>> Begin Information shown

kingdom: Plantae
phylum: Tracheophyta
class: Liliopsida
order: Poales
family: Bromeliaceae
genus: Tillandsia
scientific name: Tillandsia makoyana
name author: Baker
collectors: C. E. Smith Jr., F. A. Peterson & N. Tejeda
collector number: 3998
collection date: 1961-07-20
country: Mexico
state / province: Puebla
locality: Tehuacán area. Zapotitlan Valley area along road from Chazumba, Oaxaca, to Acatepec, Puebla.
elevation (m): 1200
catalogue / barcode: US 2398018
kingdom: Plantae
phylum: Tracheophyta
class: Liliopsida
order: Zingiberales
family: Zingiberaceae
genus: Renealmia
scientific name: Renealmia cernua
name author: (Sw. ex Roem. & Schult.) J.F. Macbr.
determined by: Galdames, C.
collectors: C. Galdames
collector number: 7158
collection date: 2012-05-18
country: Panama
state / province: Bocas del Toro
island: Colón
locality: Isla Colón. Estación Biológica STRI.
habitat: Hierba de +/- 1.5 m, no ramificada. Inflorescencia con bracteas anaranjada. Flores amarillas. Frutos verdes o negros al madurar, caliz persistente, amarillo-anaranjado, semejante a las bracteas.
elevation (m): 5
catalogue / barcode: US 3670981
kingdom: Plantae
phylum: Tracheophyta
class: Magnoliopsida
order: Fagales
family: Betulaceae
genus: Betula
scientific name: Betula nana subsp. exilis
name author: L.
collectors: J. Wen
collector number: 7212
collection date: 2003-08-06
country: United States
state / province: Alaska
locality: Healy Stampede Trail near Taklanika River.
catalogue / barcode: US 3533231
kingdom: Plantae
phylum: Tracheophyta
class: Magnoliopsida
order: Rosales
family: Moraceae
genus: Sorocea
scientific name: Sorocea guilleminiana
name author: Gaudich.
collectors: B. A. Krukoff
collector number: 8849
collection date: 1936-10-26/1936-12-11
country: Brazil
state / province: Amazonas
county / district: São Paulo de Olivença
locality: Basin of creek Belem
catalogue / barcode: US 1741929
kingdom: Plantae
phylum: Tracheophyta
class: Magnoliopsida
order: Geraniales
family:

>> End Information shown

▶ **Problem to solve**
Copy out verbatim every line of the records, from the line containing "locality: Isla Colón." through the final line, inclusive.

▶ **Written solution**
locality: Isla Colón. Estación Biológica STRI.
habitat: Hierba de +/- 1.5 m, no ramificada. Inflorescencia con bracteas anaranjada. Flores amarillas. Frutos verdes o negros al madurar, caliz persistente, amarillo-anaranjado, semejante a las bracteas.
elevation (m): 5
catalogue / barcode: US 3670981
kingdom: Plantae
phylum: Tracheophyta
class: Magnoliopsida
order: Fagales
family: Betulaceae
genus: Betula
scientific name: Betula nana subsp. exilis
name author: L.
collectors: J. Wen
collector number: 7212
collection date: 2003-08-06
country: United States
state / province: Alaska
locality: Healy Stampede Trail near Taklanika River.
catalogue / barcode: US 3533231
kingdom: Plantae
phylum: Tracheophyta
class: Magnoliopsida
order: Rosales
family: Moraceae
genus: Sorocea
scientific name: Sorocea guilleminiana
name author: Gaudich.
collectors: B. A. Krukoff
collector number: 8849
collection date: 1936-10-26/1936-12-11
country: Brazil
state / province: Amazonas
county / district: São Paulo de Olivença
locality: Basin of creek Belem
catalogue / barcode: US 1741929
kingdom: Plantae
phylum: Tracheophyta
class: Magnoliopsida
order: Geraniales
family:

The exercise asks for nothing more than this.